### WORK TO COMPLETE:
What number of lines in the data below contain the string "alignment"? Answer with that number alone.

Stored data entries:
BEGIN

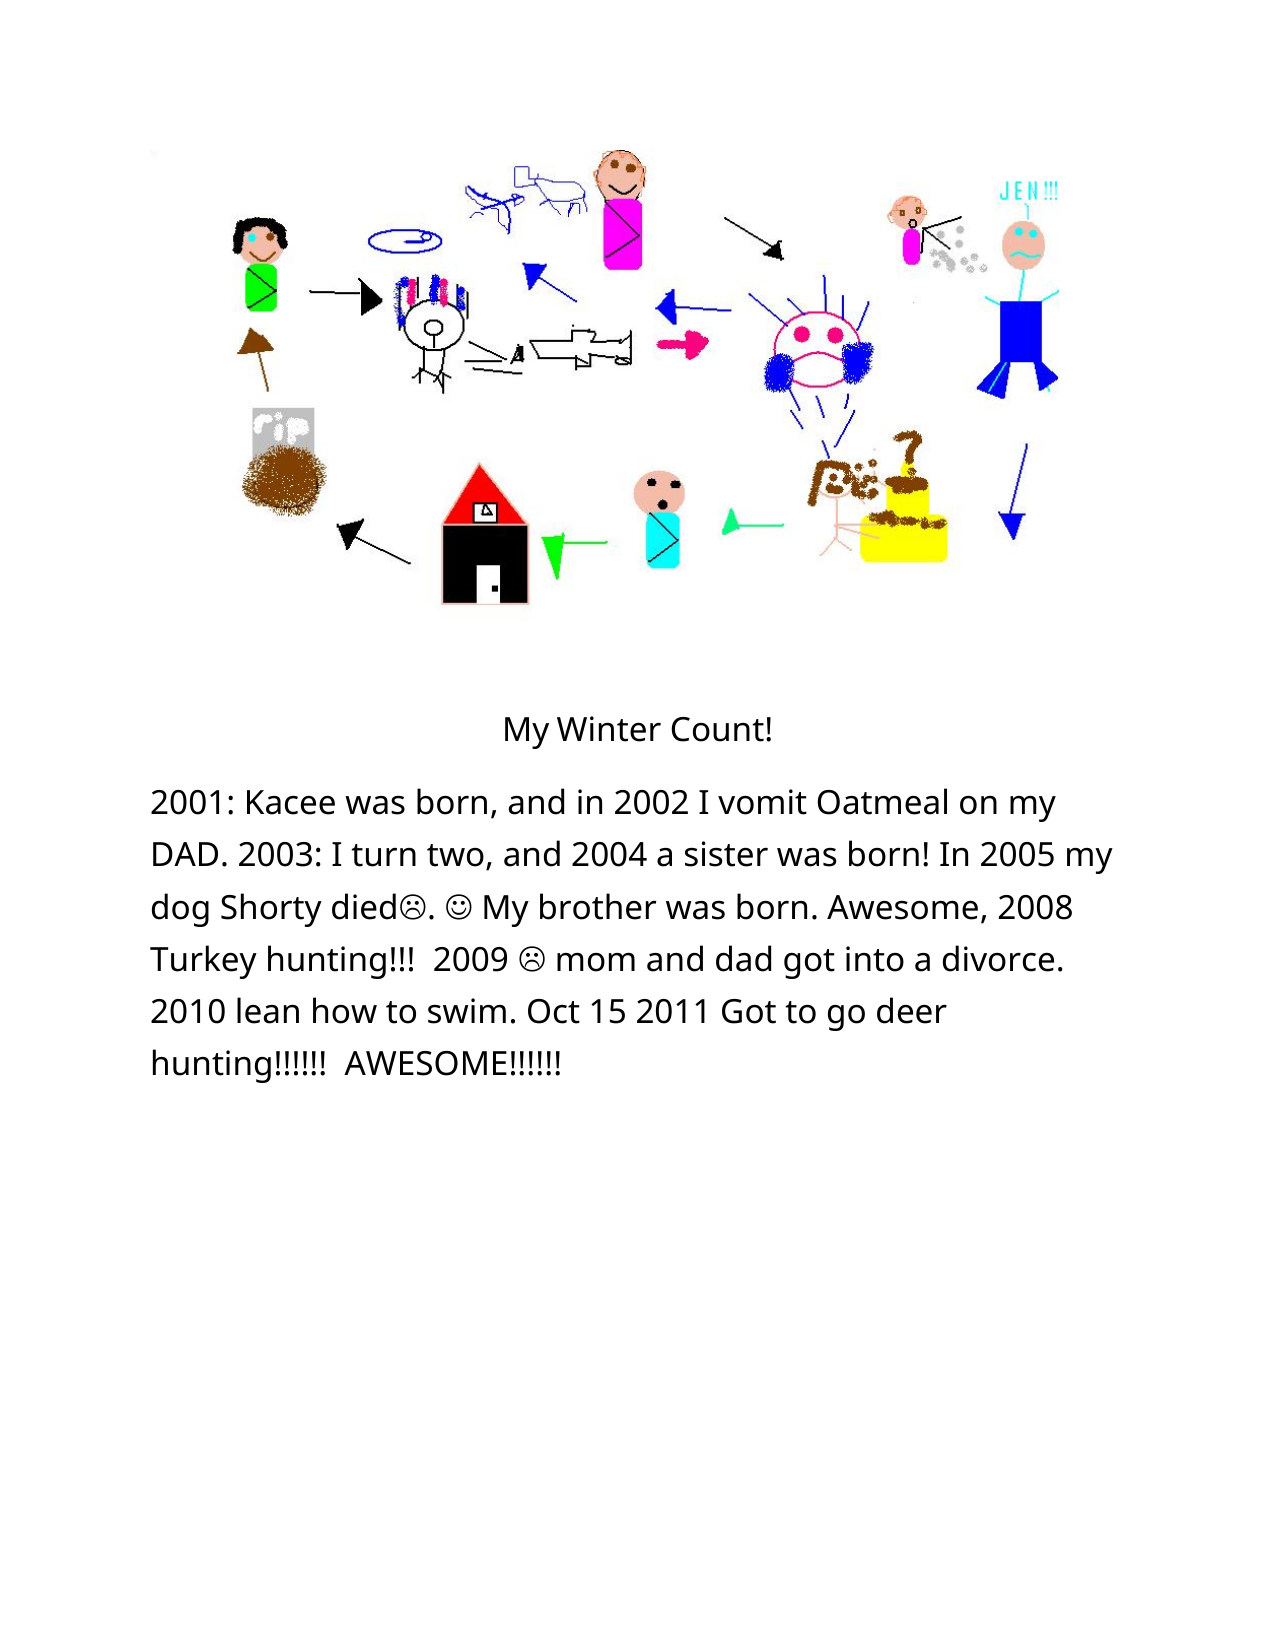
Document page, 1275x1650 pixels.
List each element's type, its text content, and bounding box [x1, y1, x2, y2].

text 2001: Kacee was born, and in 2002 I vomit Oatmeal on my DAD. 2003: I turn two, and 2004 a sister was born! In 2005 my dog Shorty died. My brother was born. Awesome, 2008 Turkey hunting!!! 2009 mom and dad got into a divorce. 2010 lean how to swim. Oct 15 2011 Got to go deer hunting!!!!!! AWESOME!!!!!! [150, 779, 1125, 1085]
picture [150, 150, 1125, 681]
text My Winter Count! [150, 706, 1125, 751]
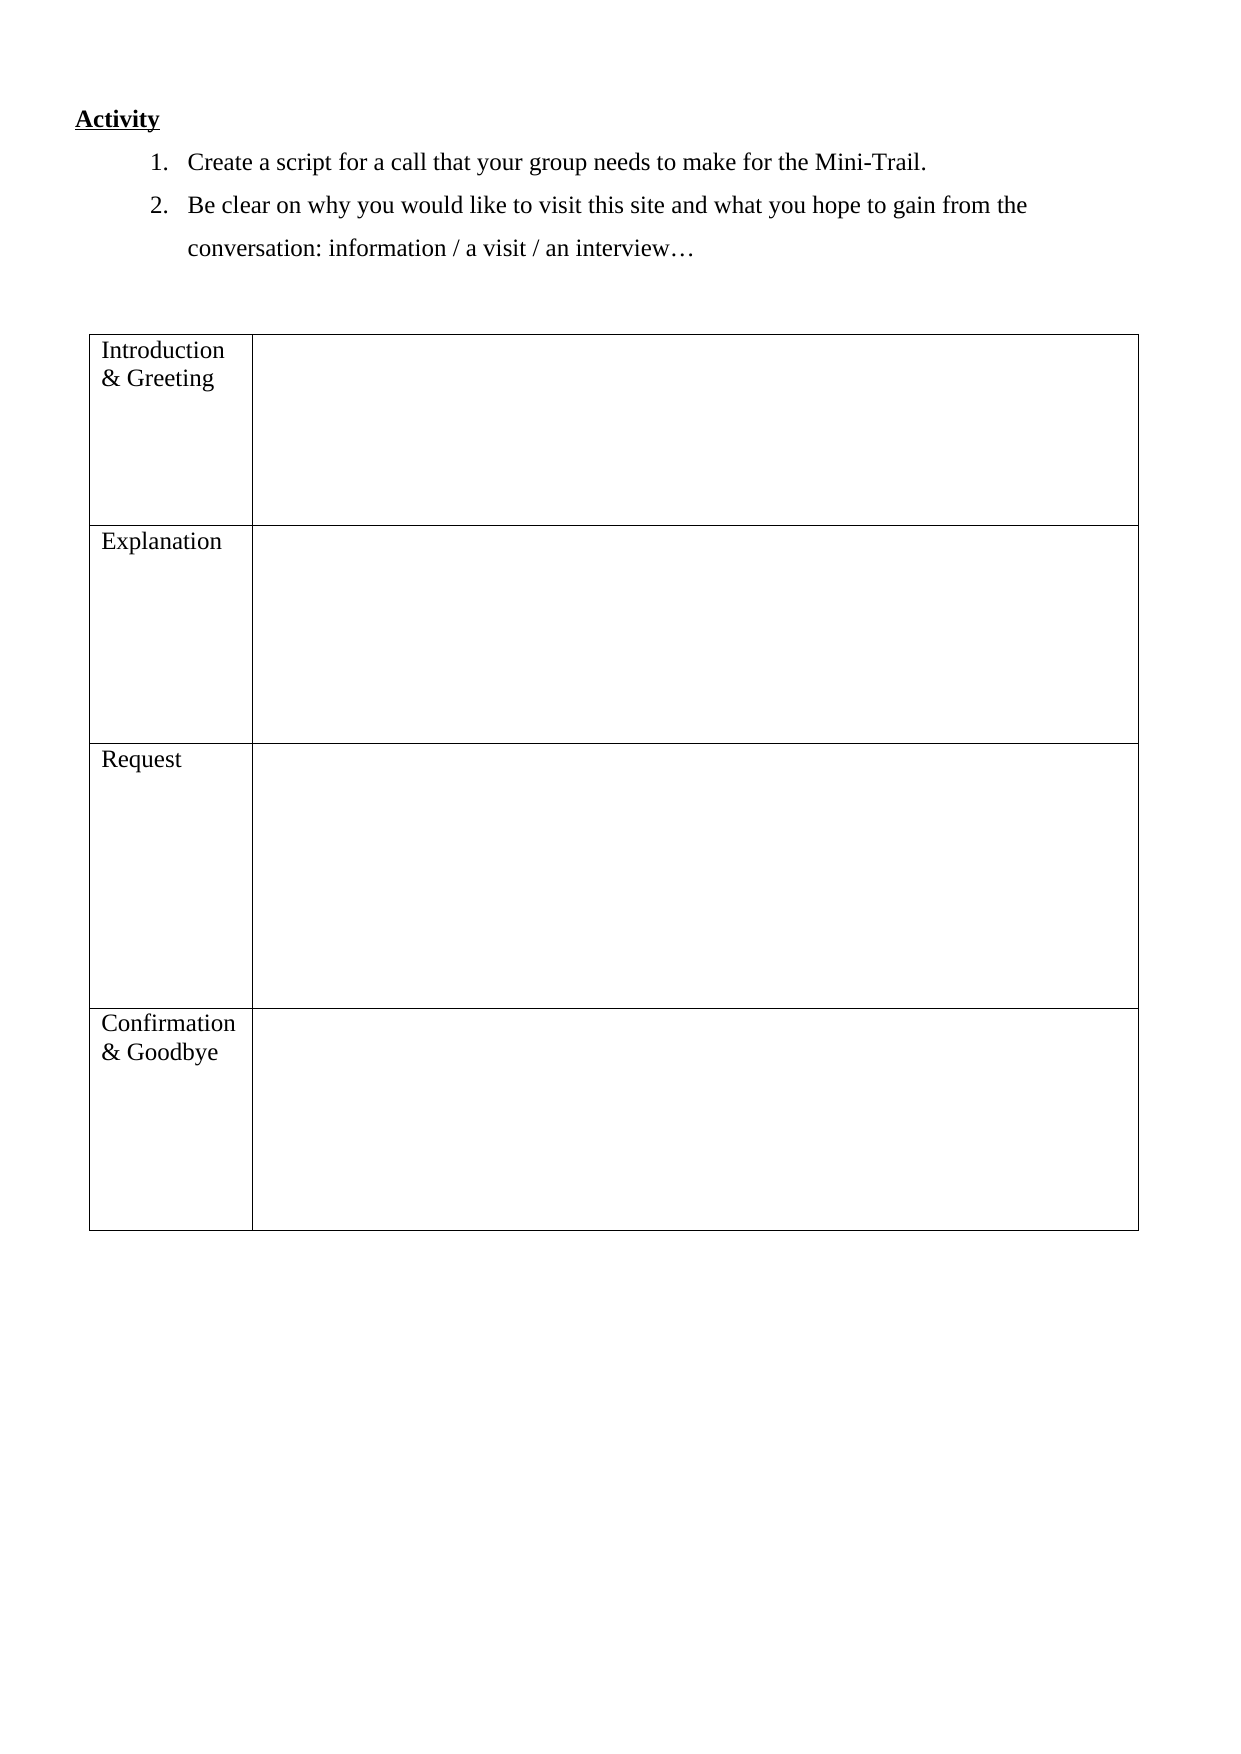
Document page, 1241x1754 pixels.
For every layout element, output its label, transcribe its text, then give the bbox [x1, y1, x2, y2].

table_cell [253, 1009, 1138, 1230]
table_cell [253, 744, 1138, 1007]
table_cell Confirmation & Goodbye [90, 1009, 252, 1230]
table_header Introduction & Greeting [90, 335, 252, 525]
text Activity [75, 104, 1165, 132]
table_header [253, 335, 1138, 525]
table_cell [253, 526, 1138, 743]
table_cell Request [90, 744, 252, 1007]
table_cell Explanation [90, 526, 252, 743]
list Create a script for a call that your group needs to make for the Mini-Trail. [150, 147, 1165, 176]
list Be clear on why you would like to visit this site and what you hope to gain from the conversation: information / a visit / an interview… [150, 190, 1165, 262]
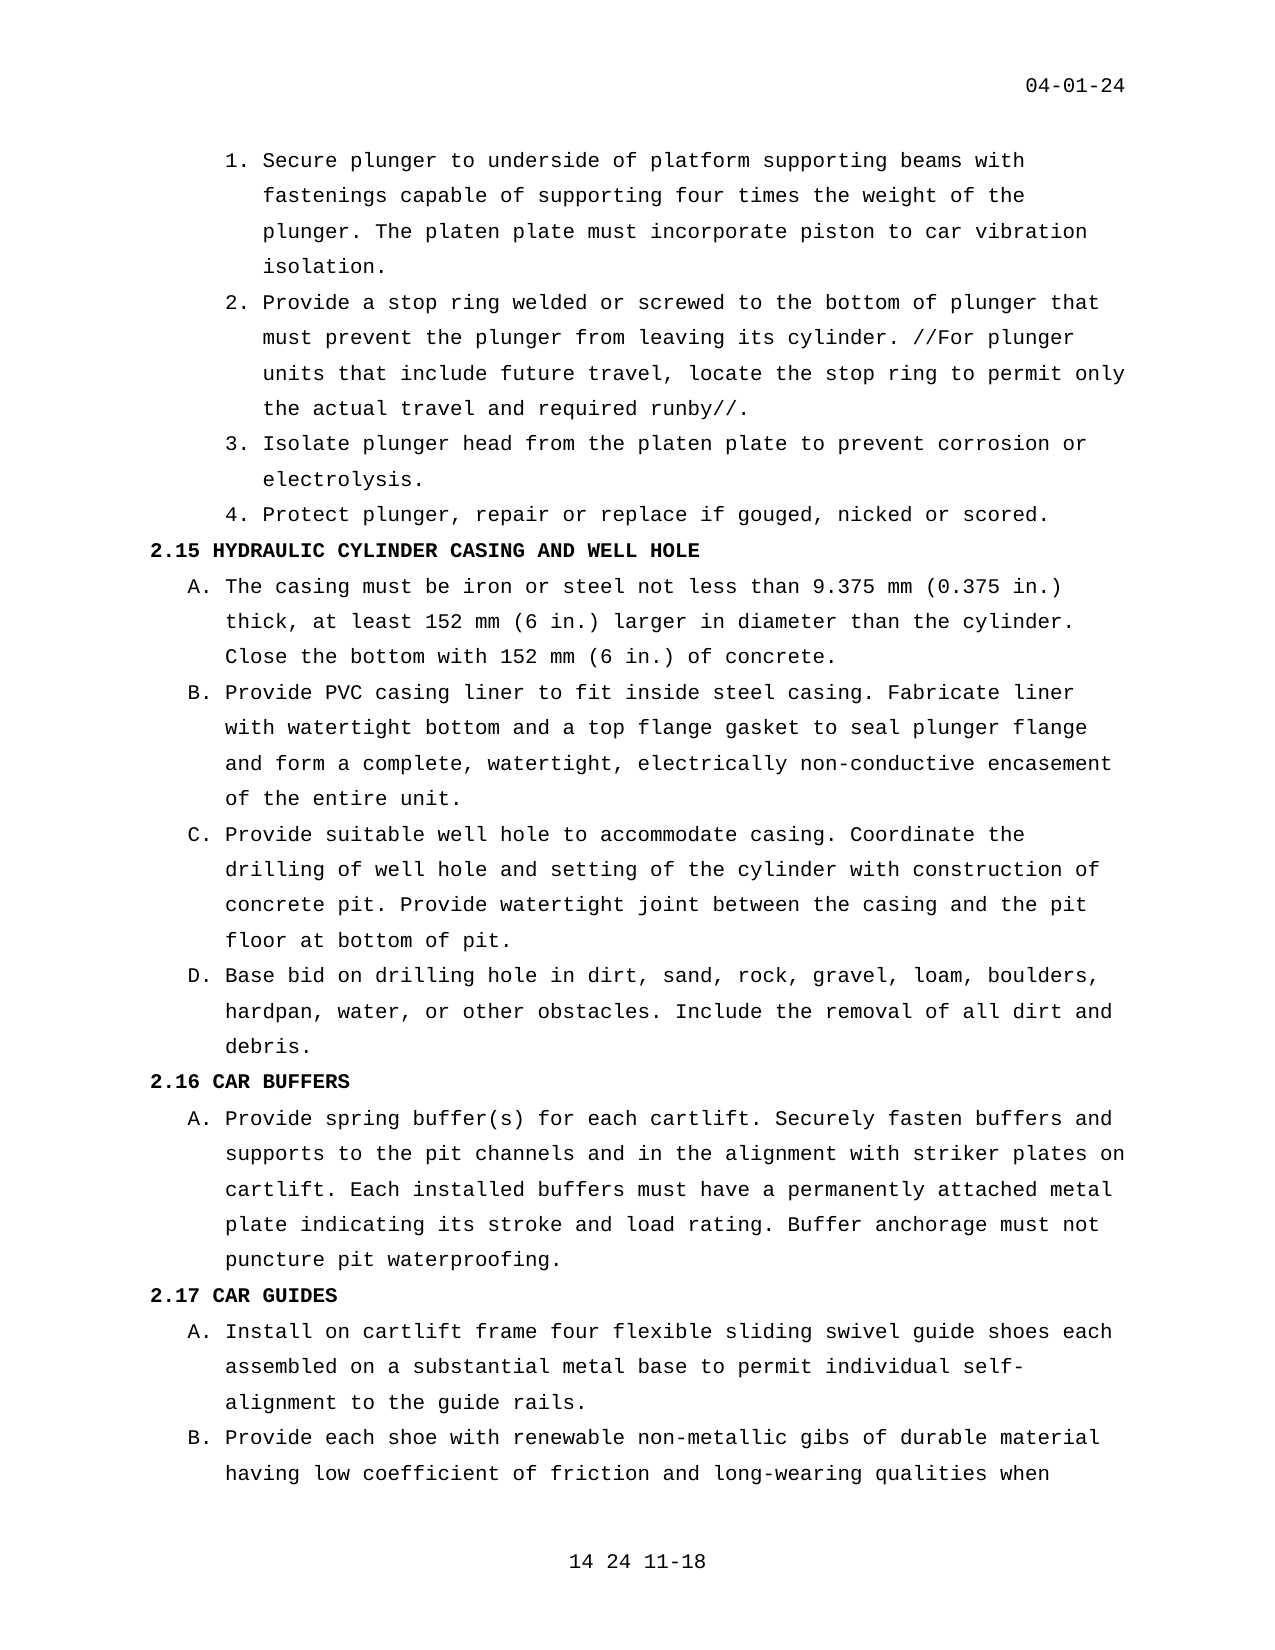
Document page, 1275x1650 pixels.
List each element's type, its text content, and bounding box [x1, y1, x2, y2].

text 2.16 CAR BUFFERS [150, 1072, 1125, 1095]
text A. Install on cartlift frame four flexible sliding swivel guide shoes each assembled on a substantial metal base to permit individual self-alignment to the guide rails. [187, 1321, 1125, 1415]
text A. The casing must be iron or steel not less than 9.375 mm (0.375 in.) thick, at least 152 mm (6 in.) larger in diameter than the cylinder. Close the bottom with 152 mm (6 in.) of concrete. [187, 576, 1125, 670]
text 2.17 CAR GUIDES [150, 1285, 1125, 1308]
text 4. Protect plunger, repair or replace if gouged, nicked or scored. [225, 504, 1125, 528]
text 2. Provide a stop ring welded or screwed to the bottom of plunger that must prevent the plunger from leaving its cylinder. //For plunger units that include future travel, locate the stop ring to permit only the actual travel and required runby//. [225, 292, 1125, 422]
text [187, 1427, 1125, 1486]
text B. Provide PVC casing liner to fit inside steel casing. Fabricate liner with watertight bottom and a top flange gasket to seal plunger flange and form a complete, watertight, electrically non-conductive encasement of the entire unit. [187, 682, 1125, 812]
text C. Provide suitable well hole to accommodate casing. Coordinate the drilling of well hole and setting of the cylinder with construction of concrete pit. Provide watertight joint between the casing and the pit floor at bottom of pit. [187, 824, 1125, 953]
text 3. Isolate plunger head from the platen plate to prevent corrosion or electrolysis. [225, 433, 1125, 492]
text D. Base bid on drilling hole in dirt, sand, rock, gravel, loam, boulders, hardpan, water, or other obstacles. Include the removal of all dirt and debris. [187, 965, 1125, 1060]
text A. Provide spring buffer(s) for each cartlift. Securely fasten buffers and supports to the pit channels and in the alignment with striker plates on cartlift. Each installed buffers must have a permanently attached metal plate indicating its stroke and load rating. Buffer anchorage must not puncture pit waterproofing. [187, 1108, 1125, 1273]
text 1. Secure plunger to underside of platform supporting beams with fastenings capable of supporting four times the weight of the plunger. The platen plate must incorporate piston to car vibration isolation. [225, 150, 1125, 280]
text 2.15 HYDRAULIC cylinder CASING and well hole [150, 539, 1125, 563]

END

### ANSWER FOR THIS EXERCISE:
2